The DScan system aims to achieve rapid digitisation of entomological collections. The high-resolution images of insect drawers themselves contain a wealth of information. However, additional processing is required to extract that information from the images and make computable metadata about the drawer content available and searchable. Currently, we generate basic metadata associated with each drawer manually, including taxon information and geographic coverage. Several ways to extract metadata from drawer images are currently being explored and evaluated:

• Counting the number of specimens in a drawer and at the same time assigning numbers to each specimen using image analysis software like ImageJ (http://rsbweb.nih.gov/ij/) (Fig. 4). The number and position of each specimen can be exported and used, for instance, for image analysis purposes. For example, the position (x-, y-coordinates) of specimens can be used to automatically crop an image around the position of a specimen. This would allow to create individual images of specimens in a drawer.

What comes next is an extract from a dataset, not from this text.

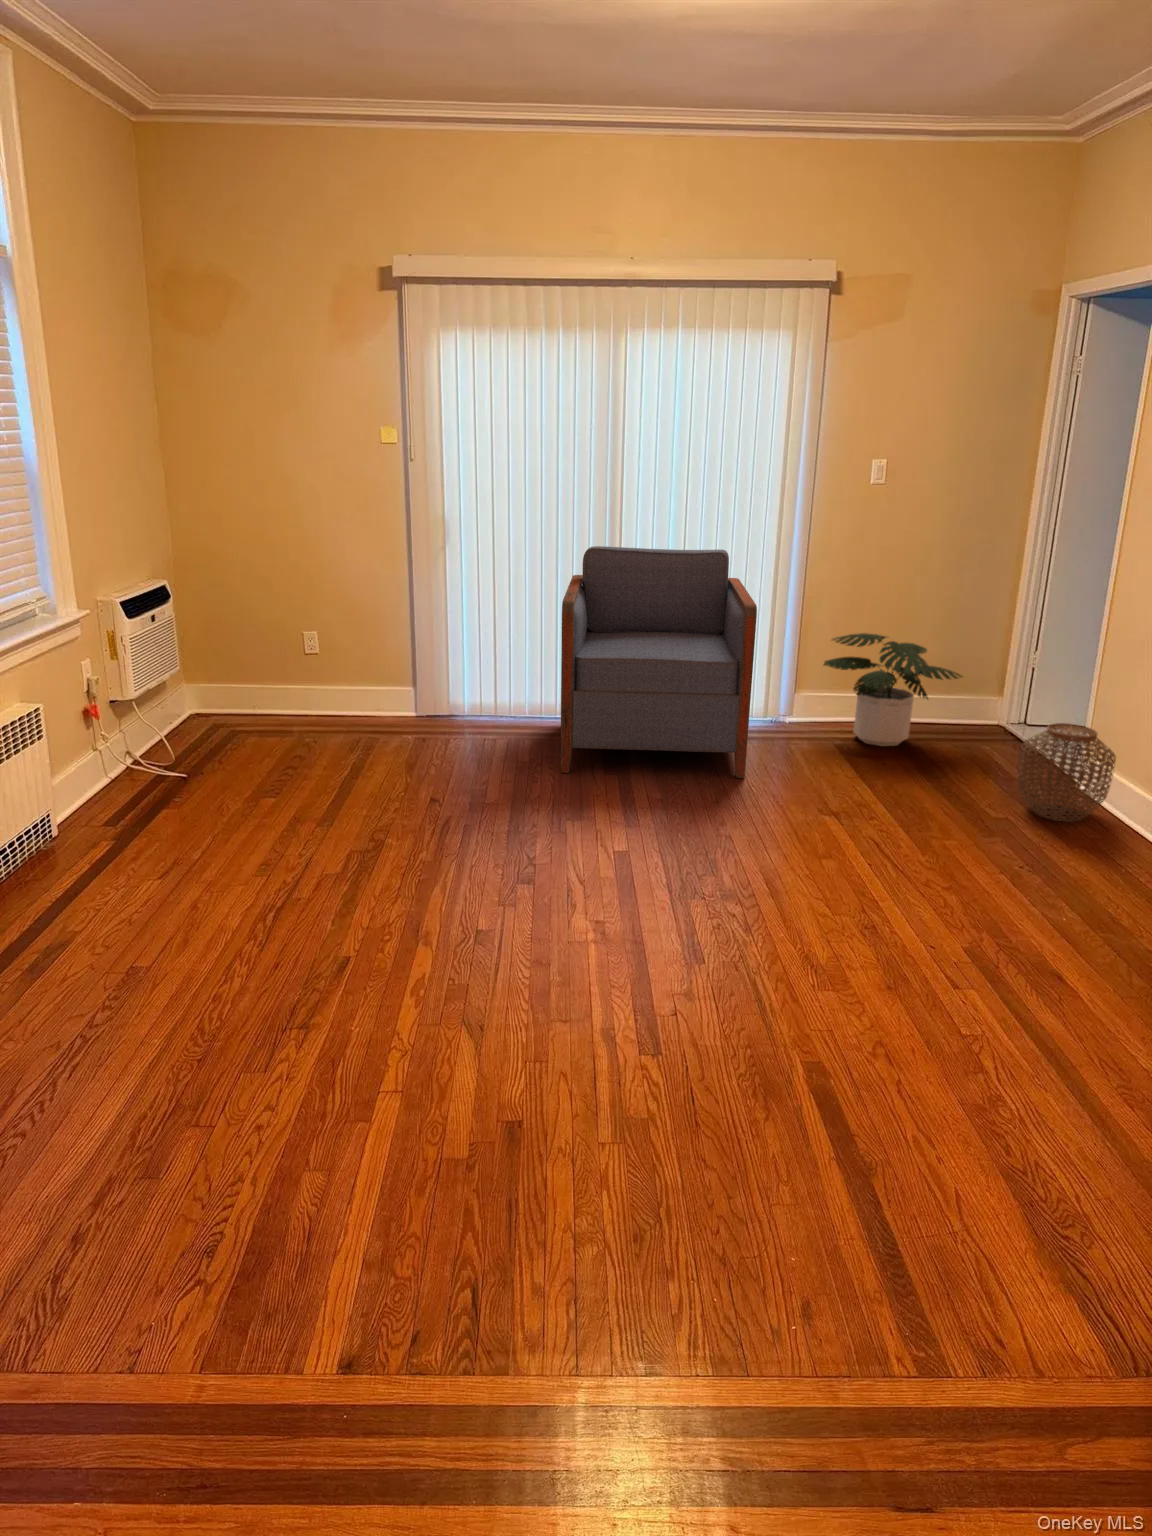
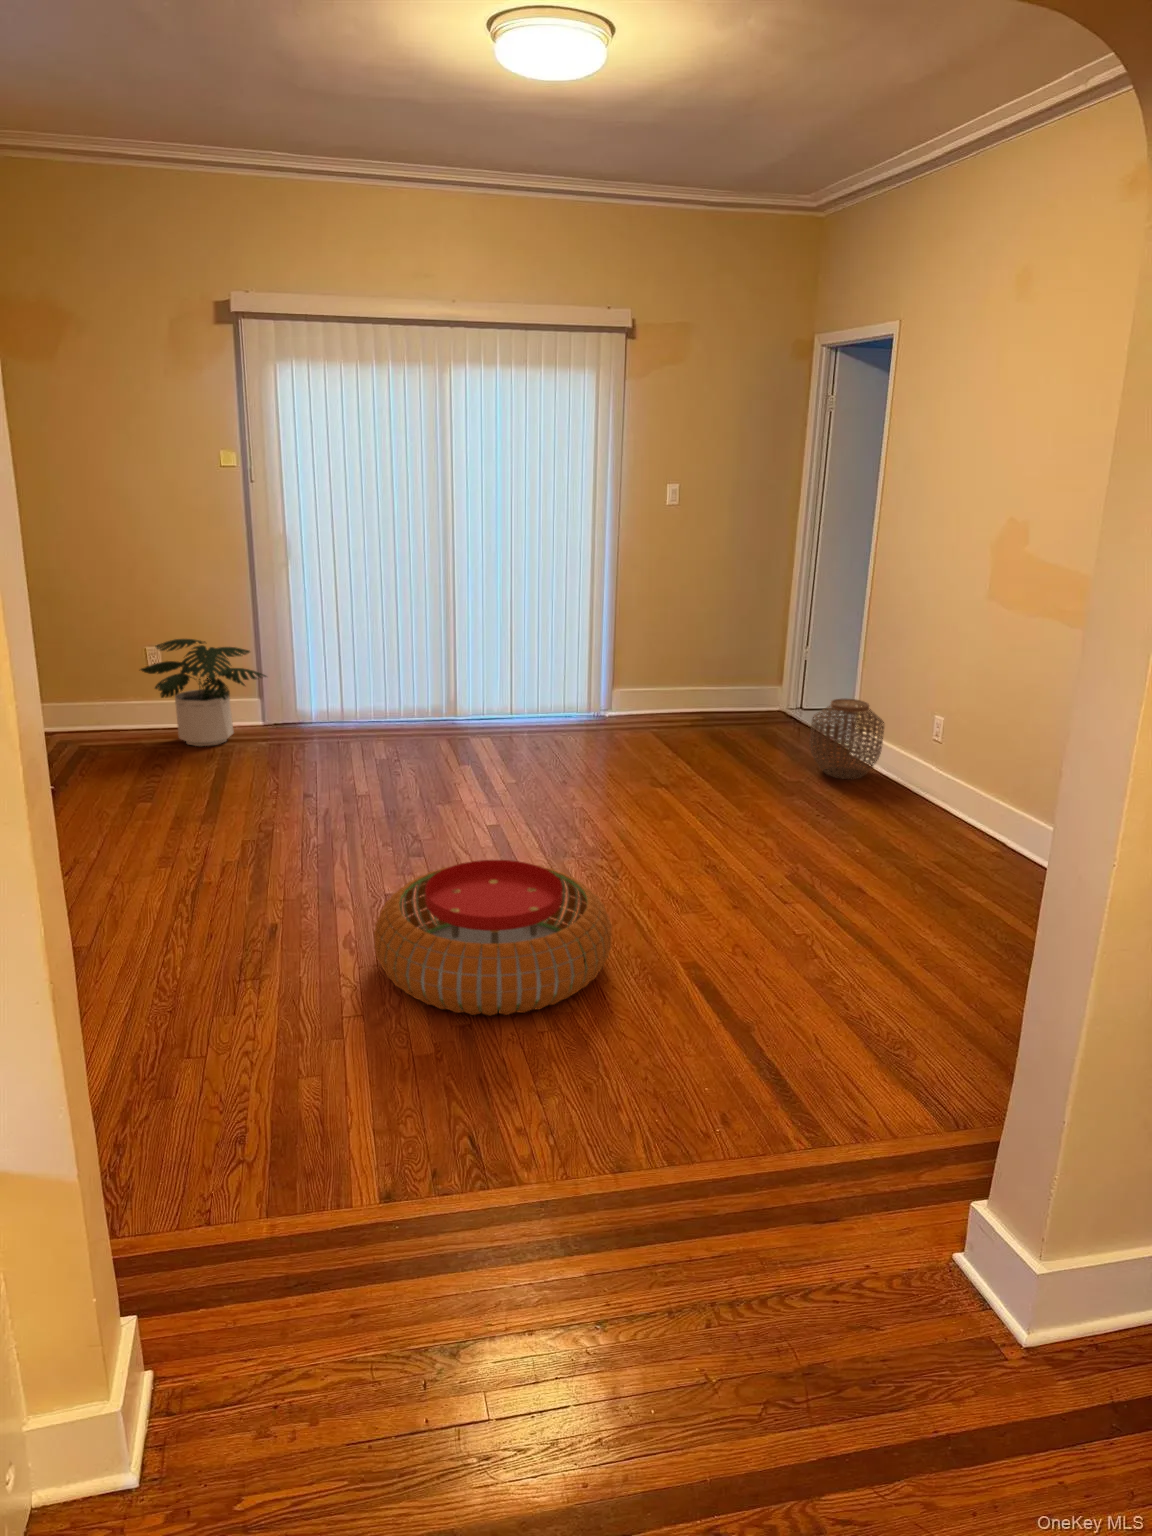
armchair: present [561,546,757,778] -> none [412,560,589,767]
potted plant: present [824,633,963,746] -> present [141,639,266,746]
pouf: none [430,908,714,1113] -> present [374,860,612,1016]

• Adding a clickable “hot spot” to individual specimens in a drawer that shows, when selected, specimen- or species-related information, for example, type data. The trigger can also be used to open a text box, open an external web site, or submit a database query.

• There could be an option for users to interactively mark certain specimens, for example taxonomists who would like to borrow certain specimens for closer examination. Additionally, users may be given the opportunity to add information to specimens, e.g., identifications.

• Metadata could be extracted using Optical Character Recognition software.

• Specimens with a Quick Response (QR) code label that is visible from above can be tracked in a collection.

• Cutting out individual specimens from the drawer image and associating metadata with them will bridge the gap between digitisation at drawer and at specimen level.

• Extended depth-of-field photography to avoid parts of the image (e.g. bottom labels) being out of focus. This is particularly important when depth-of-field becomes very short at close object distance.

The above list includes only some ideas that seem worthy of exploration in the future. More applications and analysis methods will surely emerge once the system is used routinely, provided that funding opportunities permit further development.